Yes, there’s Facebook. But Facebook is not a village square. And using it – even if you discount the infrastructure it hangs on, the labor required to pay for the devices that deliver it, the shadow work required to keep your various devices synced and updated – is not effortless. Or nourishing. Or feasible when the power winks out.
What does it take for people to just run into each other, with enough regularity that phone and email can lounge on the couch? One: Physical proximity. Two: High porosity (meaning, there’s a robust commons, and a tendency to welcome others into semi-private space). Three: Abundant reasons to gather (meaning, vital needs are met in common areas, there are frequent opportunities for coordinated service). Four: A bias towards interaction in transit (meaning, I’m likely to be willing and able to interact, as I move from A to B). Or, anyway, this is what I believe I’ve observed.
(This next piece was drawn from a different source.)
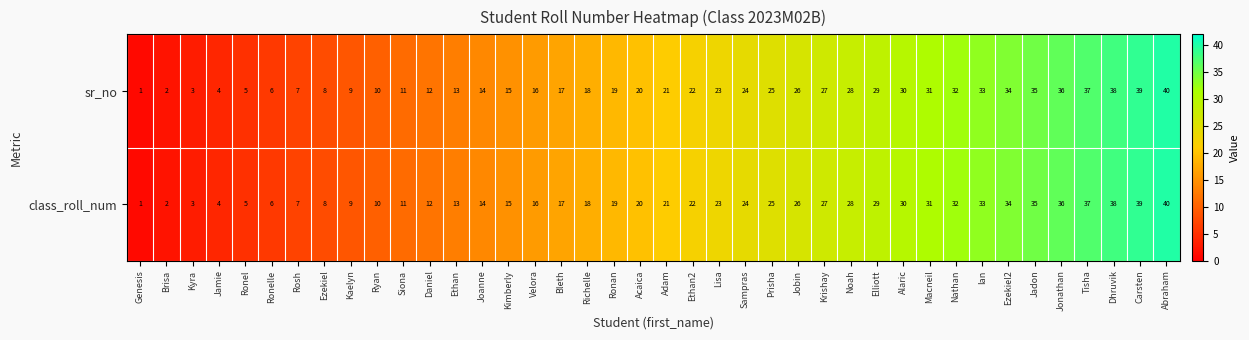

At which category is the sum across all series the highest?

Abraham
I’ve found, since returning to Beacon, that communicating by cell phone and email seems more difficult than it used to. I wonder if this has to do not only with the hurdles involved in using these go-betweens, but also with their inability to provide nourishment. I tend to feel more anxiety than connection when composing an email; I receive no bodily signals, no breathing presence, no warming smile as I write. Sending email depletes, while meeting in person replenishes. No wonder I shrink from one, stretch towards the other. No wonder so many of us, as social beings, are starving.